Task directions -
Write out the data word for word, starting at the very beginning and ending at the line that contains "drainCOCK (Tappkran) för 5", with both ends included.

Transcribed page contents -
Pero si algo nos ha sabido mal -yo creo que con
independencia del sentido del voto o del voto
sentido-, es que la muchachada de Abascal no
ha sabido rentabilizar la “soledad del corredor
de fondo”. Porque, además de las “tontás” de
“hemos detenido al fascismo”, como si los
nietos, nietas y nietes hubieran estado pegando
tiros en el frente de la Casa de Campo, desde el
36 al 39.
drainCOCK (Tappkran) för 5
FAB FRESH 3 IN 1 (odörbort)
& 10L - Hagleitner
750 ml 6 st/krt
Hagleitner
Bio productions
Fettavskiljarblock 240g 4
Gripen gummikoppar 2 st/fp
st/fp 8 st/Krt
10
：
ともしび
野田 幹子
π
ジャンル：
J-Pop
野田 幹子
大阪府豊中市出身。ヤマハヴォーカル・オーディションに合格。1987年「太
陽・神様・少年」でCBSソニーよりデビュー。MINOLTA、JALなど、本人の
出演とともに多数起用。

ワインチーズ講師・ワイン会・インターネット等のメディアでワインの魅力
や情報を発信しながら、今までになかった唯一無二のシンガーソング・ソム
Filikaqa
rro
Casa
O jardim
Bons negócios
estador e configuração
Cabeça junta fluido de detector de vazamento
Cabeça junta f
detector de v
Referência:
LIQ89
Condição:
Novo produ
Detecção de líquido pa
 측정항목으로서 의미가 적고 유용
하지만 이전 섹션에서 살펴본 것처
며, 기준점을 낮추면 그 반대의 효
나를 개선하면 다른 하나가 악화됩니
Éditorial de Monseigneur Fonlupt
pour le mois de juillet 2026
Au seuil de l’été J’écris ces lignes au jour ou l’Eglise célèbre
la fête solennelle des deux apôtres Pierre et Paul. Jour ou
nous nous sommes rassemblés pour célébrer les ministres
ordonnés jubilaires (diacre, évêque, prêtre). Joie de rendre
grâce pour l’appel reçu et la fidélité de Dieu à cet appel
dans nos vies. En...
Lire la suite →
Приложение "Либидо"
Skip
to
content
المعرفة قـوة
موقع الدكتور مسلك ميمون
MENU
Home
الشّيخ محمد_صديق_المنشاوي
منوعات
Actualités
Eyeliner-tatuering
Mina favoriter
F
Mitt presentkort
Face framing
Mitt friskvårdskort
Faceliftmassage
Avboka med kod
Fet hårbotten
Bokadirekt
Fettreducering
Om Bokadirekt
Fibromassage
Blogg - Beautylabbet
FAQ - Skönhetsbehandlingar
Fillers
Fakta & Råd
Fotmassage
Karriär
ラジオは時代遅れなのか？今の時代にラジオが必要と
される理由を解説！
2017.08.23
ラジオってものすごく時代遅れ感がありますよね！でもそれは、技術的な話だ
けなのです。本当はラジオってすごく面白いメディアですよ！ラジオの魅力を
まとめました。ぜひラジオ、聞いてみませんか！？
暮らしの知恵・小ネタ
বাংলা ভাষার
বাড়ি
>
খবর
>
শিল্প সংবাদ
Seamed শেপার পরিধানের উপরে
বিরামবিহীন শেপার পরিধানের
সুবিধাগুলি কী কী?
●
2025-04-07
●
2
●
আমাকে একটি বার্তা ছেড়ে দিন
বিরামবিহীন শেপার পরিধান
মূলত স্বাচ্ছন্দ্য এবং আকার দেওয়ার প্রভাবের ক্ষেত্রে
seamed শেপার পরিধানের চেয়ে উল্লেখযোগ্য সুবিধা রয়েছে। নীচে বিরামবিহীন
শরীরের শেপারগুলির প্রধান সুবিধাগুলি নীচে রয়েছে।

Written solution -
Pero si algo nos ha sabido mal -yo creo que con
independencia del sentido del voto o del voto
sentido-, es que la muchachada de Abascal no
ha sabido rentabilizar la “soledad del corredor
de fondo”. Porque, además de las “tontás” de
“hemos detenido al fascismo”, como si los
nietos, nietas y nietes hubieran estado pegando
tiros en el frente de la Casa de Campo, desde el
36 al 39.
drainCOCK (Tappkran) för 5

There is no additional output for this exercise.